## Selected excerpt
──────
Away from Spindogs I play in a few bands, one being somewhat known in a relatively niche genre. We hadn’t been particularly active over the past few months and had by all accounts fallen of the radar of fans and promoters.

Photo By Claire Swindell!

In order to kick start the band’s social media presence, I decided to run a small competition on Facebook, where users were asked to “like” or “share” a particular image with the prize being a band T-shirt (usually sold at £10).

The purpose of the completion was primarily to reach the eyeballs of promoters and to simply get people “talking” about the band again!

Organic reach:

The competition caught attention pretty effortlessly (thanks to quite a good subject photo!). Disappointingly (but true to form), only 15% of the pages’ fans were reached in that number. There were plenty of people liking and sharing the post. The “quality” of those that were reached was incredibly high, including key promoters and those that are quite active in supporting bands in the genre.

The amount of additional page likes generated from the competition was a little disappointing, however increasing the amount of page likes wasn’t the objective of the competition and these could prove to be of a high value at a later time.

Facebook Competition Reach

Post boosting:

“Why don’t people see our posts?” and “What is Edgerank?” are two commonly asked questions at Spindogs HQ.

Although a lot of people don’t like it, the fact is that even if you audience “likes” your Facebook page and “subscribes” to your updates, in the majority of cases only around 15% to 20% of them will see what you have to say. If you want to reach more of your audience, then Facebook advertising is something you need to consider. As well as promoting your page as a whole, you can look to drive traffic to a particular post, either via the quick “Boost Post” option, or via the more in-depth advertising area.

When boosting posts, you have the option to target your fans and also their friends. In order to keep your campaigns more organised and to gain a better understanding, I’d suggest that you separate these. You also have two advertising options – to be positioned in the right hand column, or to attempt to appear in the main news feed.
──────
## Record excerpts

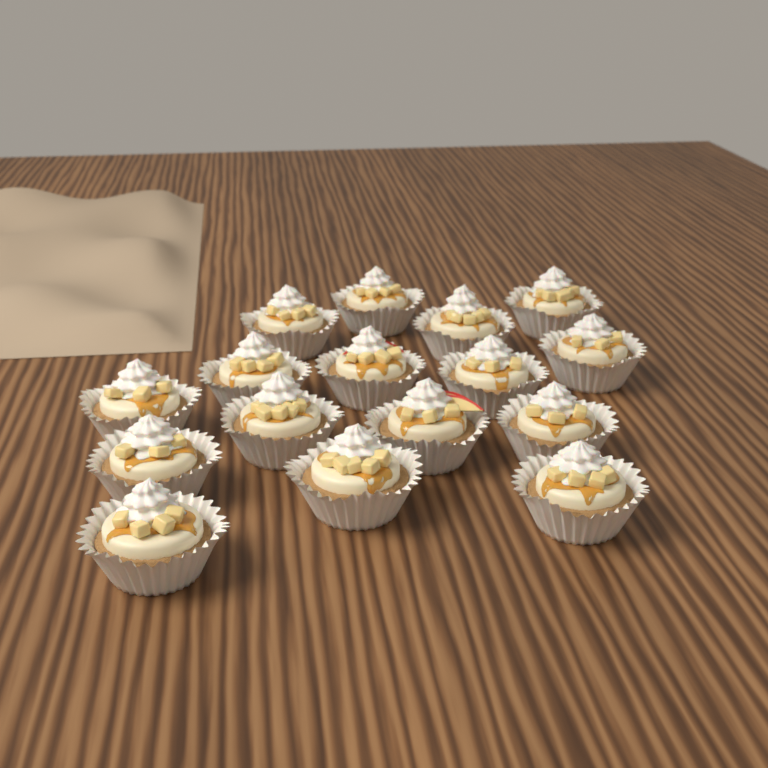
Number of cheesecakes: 16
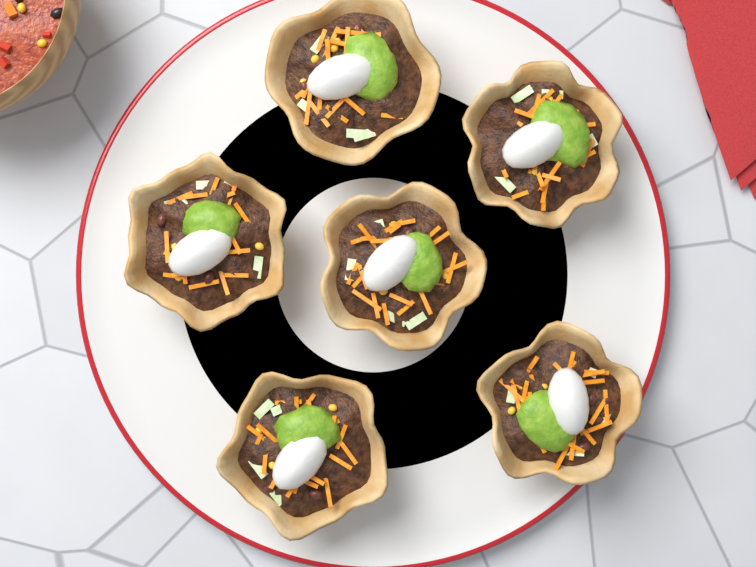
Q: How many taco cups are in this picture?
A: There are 6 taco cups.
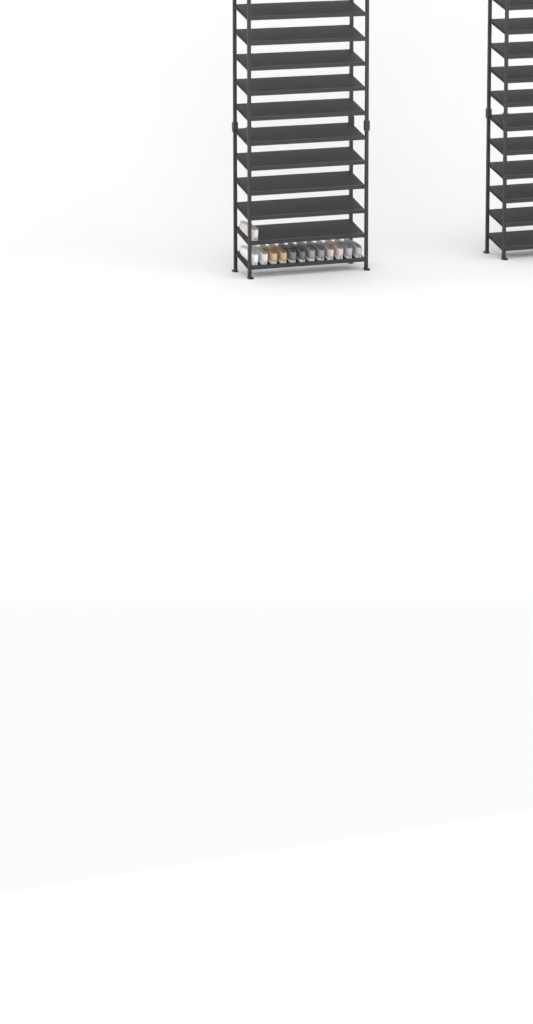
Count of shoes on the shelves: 13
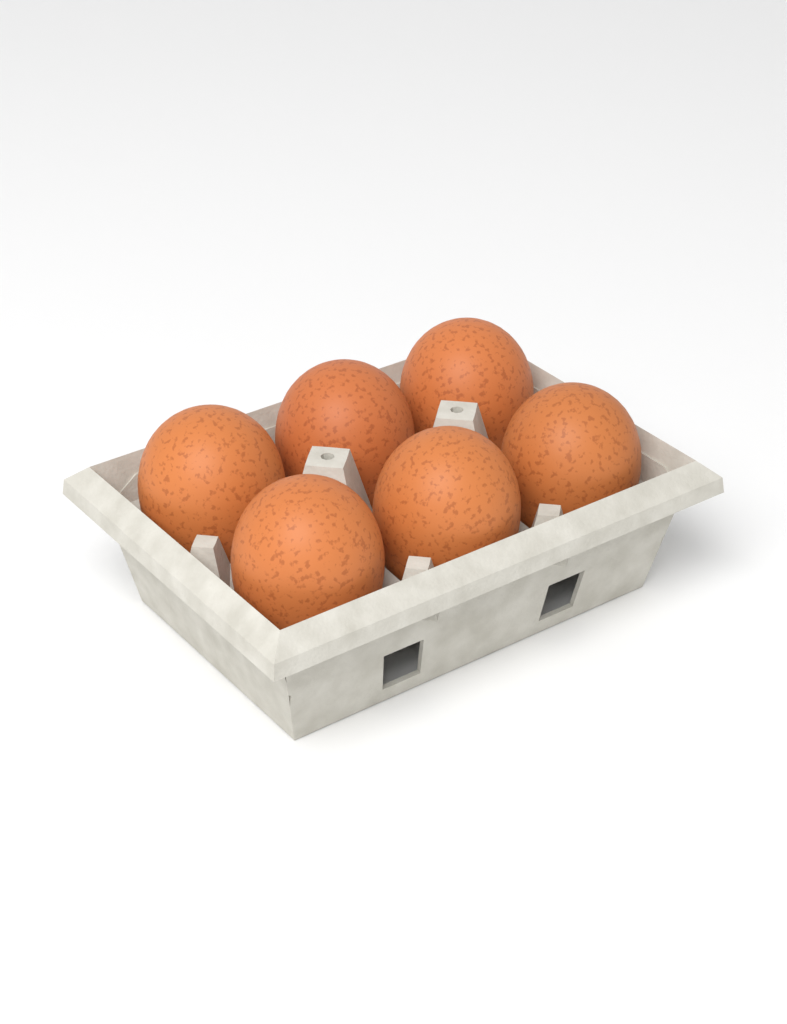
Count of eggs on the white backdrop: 6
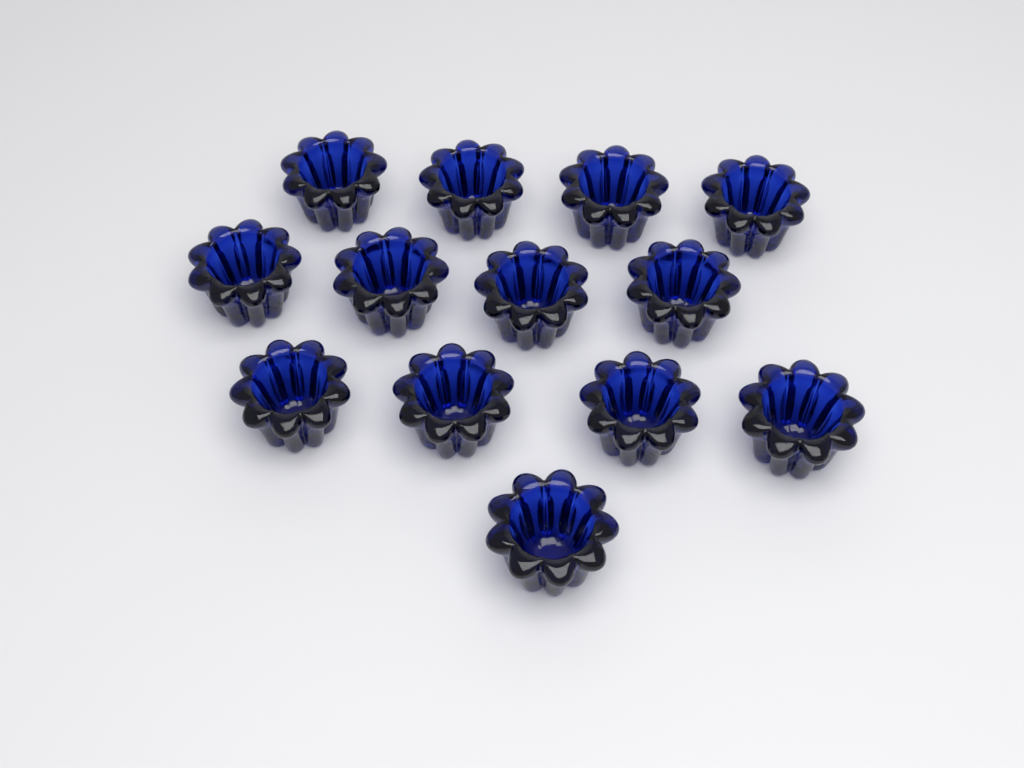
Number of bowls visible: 13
──────
## Work to do
- a) Summarize the text on the band's Facebook competition in two sentences.
- b) Return the passage of the Facebook competition text starting at "In order to kick" and ending at "the band again!".

## Set of answers
- a) To restart a band's social media presence, the writer ran a Facebook competition in which users liked or shared an image for the chance to win a band T-shirt, with the main aim of reaching promoters and getting people talking about the band again. The post's organic reach was disappointing but included key promoters and active supporters of the genre, and the text notes that usually only around 15% to 20% of a page's fans see its posts, so Facebook advertising such as boosting posts is worth considering to reach more of the audience.

- b)
In order to kick start the band’s social media presence, I decided to run a small competition on Facebook, where users were asked to “like” or “share” a particular image with the prize being a band T-shirt (usually sold at £10).

The purpose of the completion was primarily to reach the eyeballs of promoters and to simply get people “talking” about the band again!